Anfang Dezember waren die Colorado Avalanche im Hoch. Nachdem sie in der Saison zuvor mit der Playoff-Qualifikation überrascht hatten, schienen sie nun einen weiteren Schritt gemacht zu haben. Sie führten die Central Division punktgleich mit Nashville an. Und ihre erste Linie um Nathan MacKinnon, Mikko Rantanen und Gabriel Landeskog dominierte die Liga scheinbar nach Belieben. Die drei waren «on fire».
Schon damals war klar, dass es ein Problem für die Mannschaft aus Denver sein könnte, falls sich ihr Traumsturm irgendwann abkühlen sollte. Doch zu diesem Zeitpunkt schien die Avalanche (Lawine) unaufhaltbar. Das hat sich in den vergangenen Wochen drastisch geändert.
Die letzten acht Spiele haben die «Avs» allesamt verloren. 2019 haben sie von 16 Spielen nur deren drei gewonnen. Aktuell liegen sie punktgleich mit den Chicago Blackhawks am Tabellenende der Central Division.
Was ist passiert? Einerseits hat sich wie befürchtet die Toplinie um MacKinnon, Rantanen und Landeskog abgekühlt. Produzierten die drei Stürmer 2018 (von Oktober bis Ende Dezember) gemeinsam noch 4,15 Skorerpunkte und 1,63 Tore pro Spiel, sind es 2019 noch 2,5 Skorerpunkte und knapp ein Tor.
Daneben ist das sogenannte «Secondary Scoring», also Treffer und Assists von Spielern ausserhalb des ersten Sturms, immer noch ein Problem. Es hat sich zwar leicht verbessert – 2018 steuerten die restlichen Spieler 1,73 Tore pro Spiel bei, seit dem Jahreswechsel sind es 1,94 Tore pro Spiel. Doch das reicht nicht. Die Colorado Avalanche bleiben ein Team mit nur einer gefährlichen Linie und sind deshalb zu einfach auszurechnen.
Eigentlich hätten die «Avs» mit dem Zürcher Sven Andrighetto einen Spieler, der perfekt wäre für eine tragende Rolle im zweiten oder dritten Sturm. In den Saisons zuvor bei Colorado hat er mit 38 Skorerpunkten aus 69 Spielen bewiesen, dass er weiss, wo das Tor steht. Doch bei Coach Jared Bednar scheint der 25-Jährige keine wichtige Rolle mehr zu spielen. Er erhielt zuletzt nicht einmal mehr zehn Minuten Eiszeit pro Spiel und musste meist in der defensiven Zone aufs Eis.

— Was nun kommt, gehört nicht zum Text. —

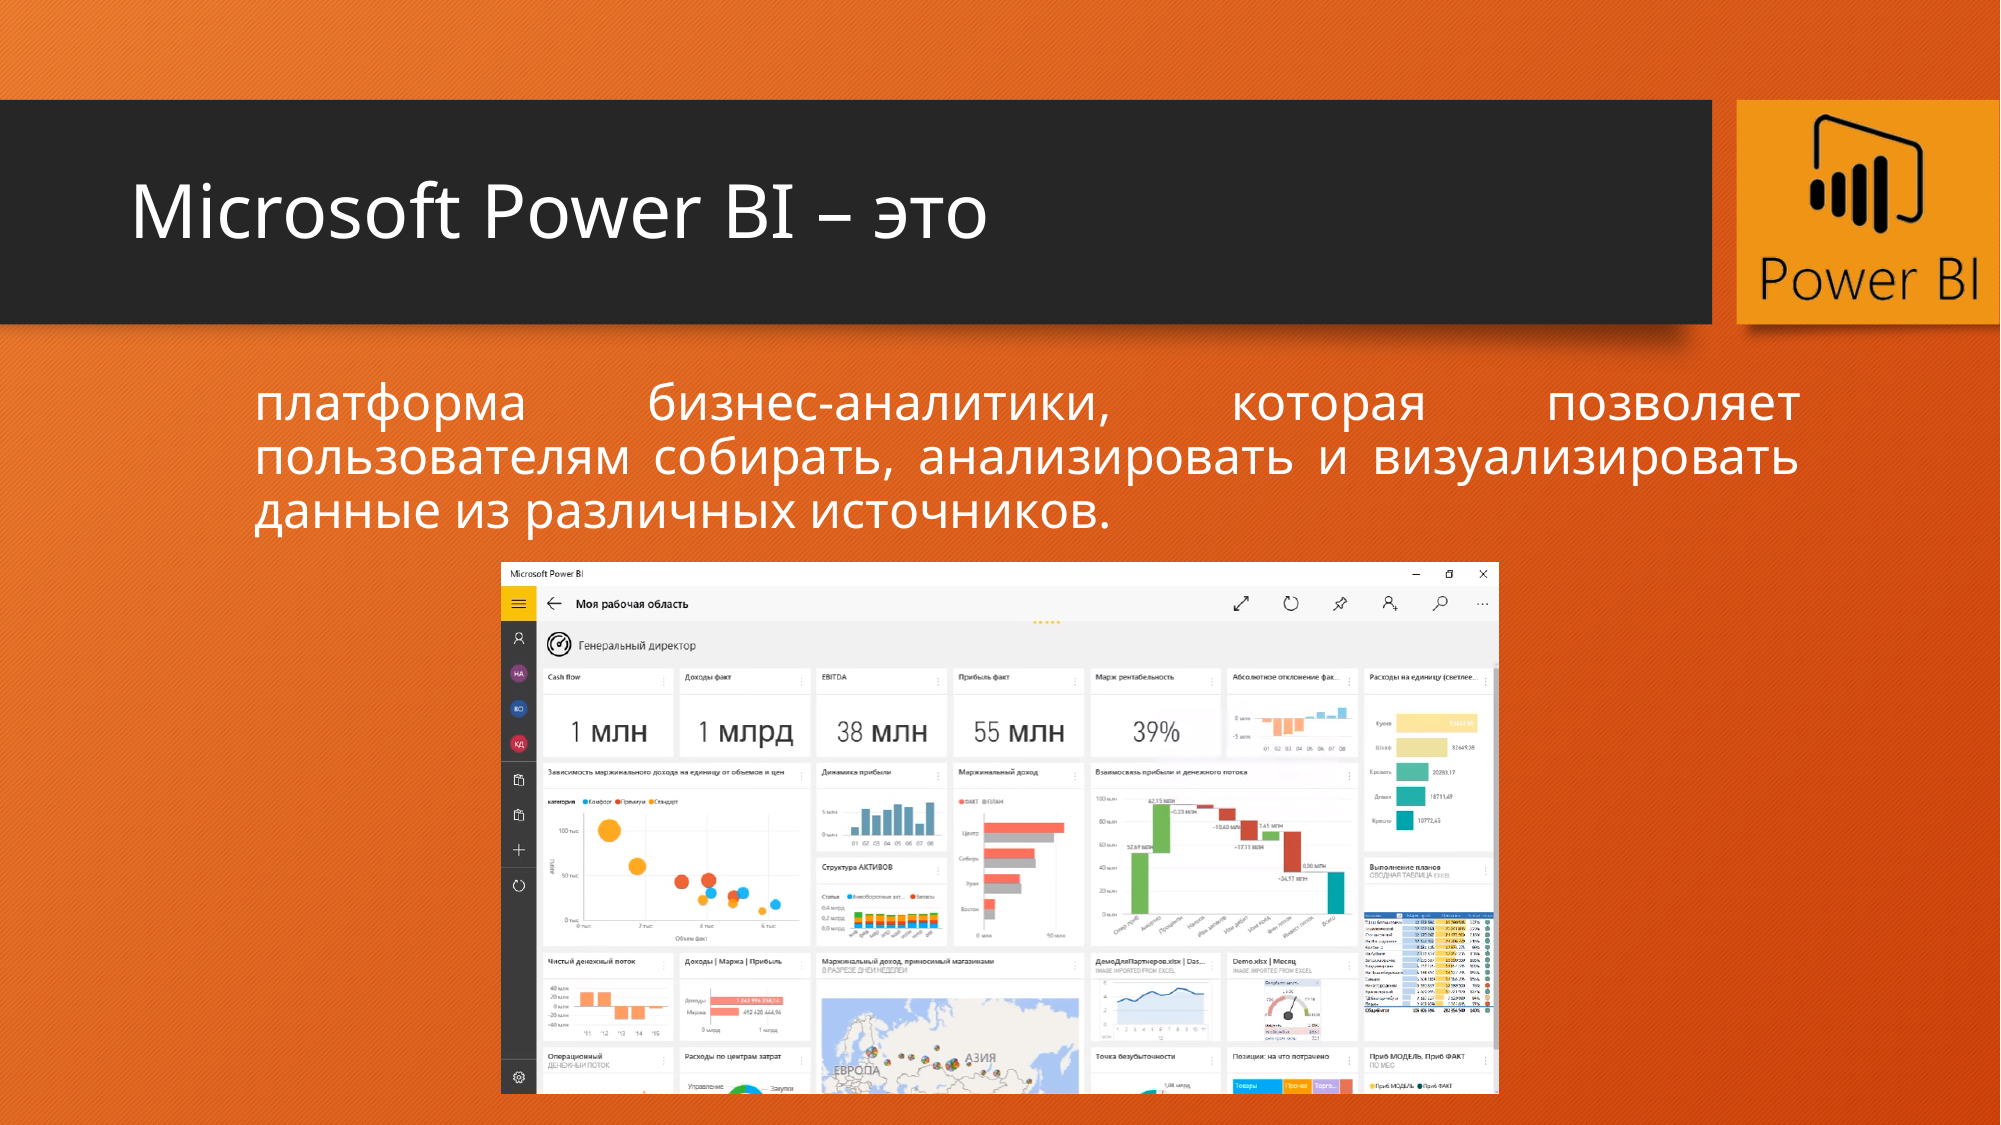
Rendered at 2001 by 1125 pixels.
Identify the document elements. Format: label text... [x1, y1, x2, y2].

picture [0, 49, 2000, 379]
title Microsoft Power BI – это [114, 125, 1692, 303]
picture [501, 562, 1499, 1094]
list платформа бизнес-аналитики, которая позволяет пользователям собирать, анализировать и визуализировать данные из различных источников. [239, 369, 1817, 563]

Doch die Problemzone beschränkt sich nicht nur auf den Sturm. Die Torhüter der Avalanche, der Russe Semyon Varlamov und der Deutsche Philipp Grubauer, starteten stark in die Saison und bildeten eines der besten Goalie-Tandems der Liga. Ihre gemeinsame Fangquote lag bei 92,14 Prozent. Sie liessen pro Spiel weniger als 2,5 Tore zu. Nun ist die Fangquote um über drei Prozent gesunken und Varlamov und Grubauer kassieren im Durchschnitt mehr als drei Tore in jeder Partie.
Dennoch muss das Team von General Manager (GM) Joe Sakic die Playoffs noch nicht abschreiben. Der Rückstand auf den zweiten Wild-Card-Platz beträgt nur vier Punkte. 48 weitere Zähler können die Avalanche noch holen. Dennoch wollen sie vor der Trade-Deadline nichts überstürzen.
Der GM ist noch auf der Suche nach einem Stürmer, um das Problem des «Secondary Scoring» zu beheben. Doch die Zukunft der Franchise will er dafür nicht aufs Spiel setzten. «Unsere Erstrundenpicks und unsere jungen Talente geben wir nicht her», macht Sakic klar.
Warum soll er auch. Die Avalanche haben für den kommenden Draft neben ihren eigenen Draftrechten auch noch den Erstrunden-Pick der Ottawa Senators. Die Senators sind momentan das schlechteste Team der Liga. Einen frühen Draft-Pick hat Colorado also schon auf sicher. Wenn sie die Playoffs tatsächlich verpassen, ist das zwar enttäuschend. Doch dann kommt sogar noch ein weiteres Jungtalent dazu. Und die Avalanche wären für die Zukunft bestens aufgestellt.